● **Problem description**
Turn every line of the entries below into one JSON list of strings, with one string per line and no blank lines.

● **Dataset rows**
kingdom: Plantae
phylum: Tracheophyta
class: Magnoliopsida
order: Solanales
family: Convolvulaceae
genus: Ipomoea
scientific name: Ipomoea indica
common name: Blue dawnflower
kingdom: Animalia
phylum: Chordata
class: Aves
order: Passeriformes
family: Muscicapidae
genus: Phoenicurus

● **Exercise solution**
[
  "kingdom: Plantae",
  "phylum: Tracheophyta",
  "class: Magnoliopsida",
  "order: Solanales",
  "family: Convolvulaceae",
  "genus: Ipomoea",
  "scientific name: Ipomoea indica",
  "common name: Blue dawnflower",
  "kingdom: Animalia",
  "phylum: Chordata",
  "class: Aves",
  "order: Passeriformes",
  "family: Muscicapidae",
  "genus: Phoenicurus"
]